§ EXERCISE AIM: Report every line of the material below that contains the word "marcha".

[[ DATA SHOWN, beginning ]]

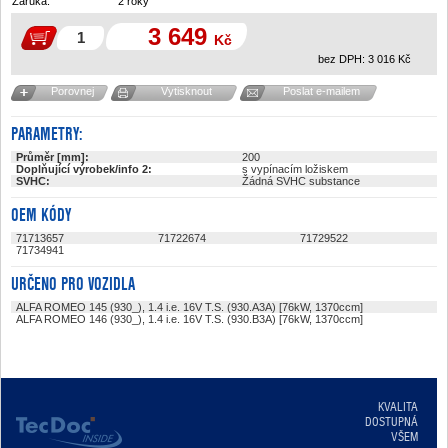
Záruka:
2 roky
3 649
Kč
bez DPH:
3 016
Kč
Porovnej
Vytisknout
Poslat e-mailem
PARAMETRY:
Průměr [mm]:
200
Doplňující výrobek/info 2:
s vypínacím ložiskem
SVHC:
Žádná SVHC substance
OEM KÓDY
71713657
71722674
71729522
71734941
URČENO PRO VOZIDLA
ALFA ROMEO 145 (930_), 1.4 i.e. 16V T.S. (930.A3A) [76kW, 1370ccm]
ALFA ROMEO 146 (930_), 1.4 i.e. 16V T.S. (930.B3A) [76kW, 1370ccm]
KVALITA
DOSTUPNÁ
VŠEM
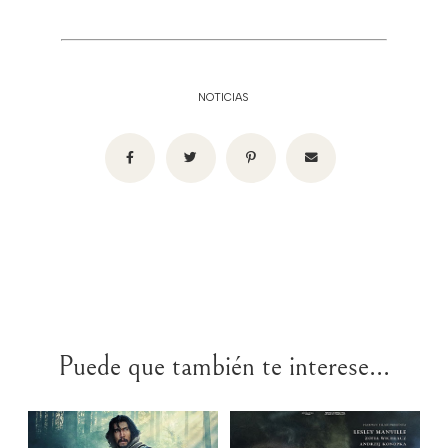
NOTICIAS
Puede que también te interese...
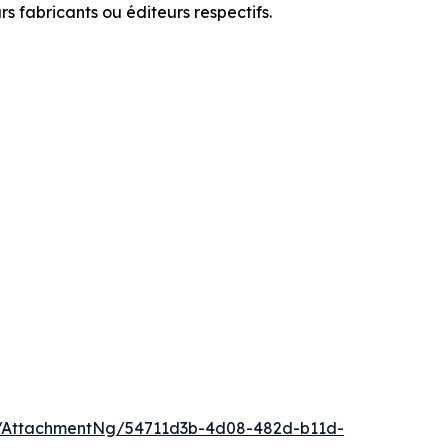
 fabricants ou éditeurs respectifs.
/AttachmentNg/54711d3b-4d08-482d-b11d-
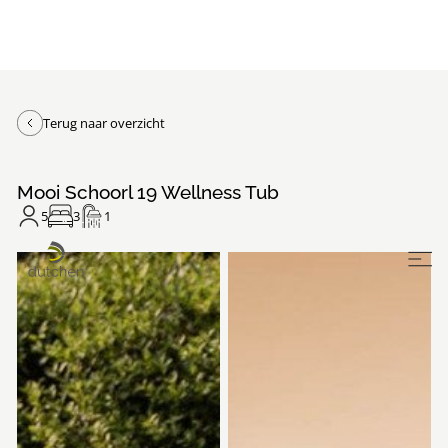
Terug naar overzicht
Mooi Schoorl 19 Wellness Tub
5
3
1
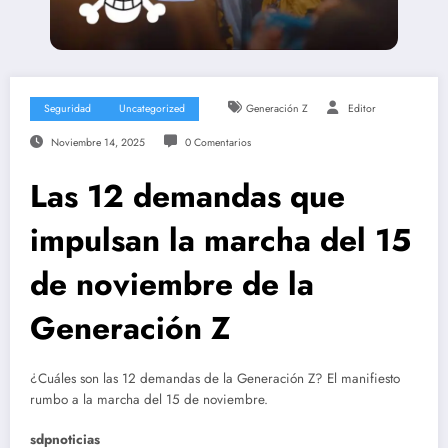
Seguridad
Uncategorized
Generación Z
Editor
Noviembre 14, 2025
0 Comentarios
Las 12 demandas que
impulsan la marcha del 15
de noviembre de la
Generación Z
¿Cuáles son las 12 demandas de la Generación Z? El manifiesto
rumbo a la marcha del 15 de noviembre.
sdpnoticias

[[ DATA SHOWN, end ]]
[[ DATA SHOWN, beginning ]]

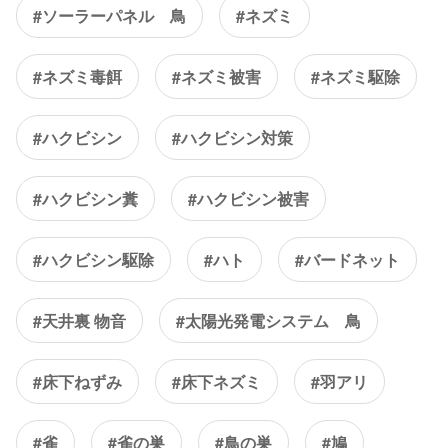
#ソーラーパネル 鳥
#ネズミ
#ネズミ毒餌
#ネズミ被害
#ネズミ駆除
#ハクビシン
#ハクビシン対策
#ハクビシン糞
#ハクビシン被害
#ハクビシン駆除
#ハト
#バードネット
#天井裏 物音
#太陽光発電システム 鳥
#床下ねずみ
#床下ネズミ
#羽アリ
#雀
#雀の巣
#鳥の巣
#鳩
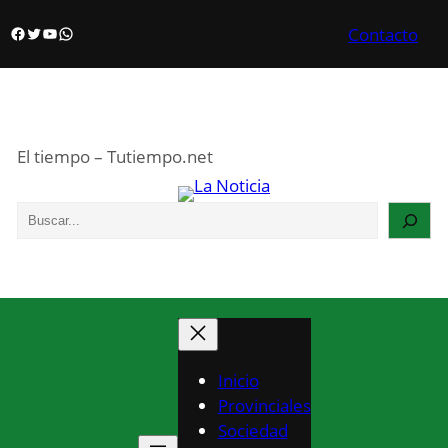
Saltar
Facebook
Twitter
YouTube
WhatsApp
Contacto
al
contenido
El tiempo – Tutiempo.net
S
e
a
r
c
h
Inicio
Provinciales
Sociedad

[[ DATA SHOWN, end ]]
[[ DATA SHOWN, beginning ]]

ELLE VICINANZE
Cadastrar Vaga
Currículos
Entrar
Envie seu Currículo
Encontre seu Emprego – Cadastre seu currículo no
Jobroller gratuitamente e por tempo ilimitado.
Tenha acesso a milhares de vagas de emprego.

[[ DATA SHOWN, end ]]

§ EXPECTED OUTPUT:
impulsan la marcha del 15
rumbo a la marcha del 15 de noviembre.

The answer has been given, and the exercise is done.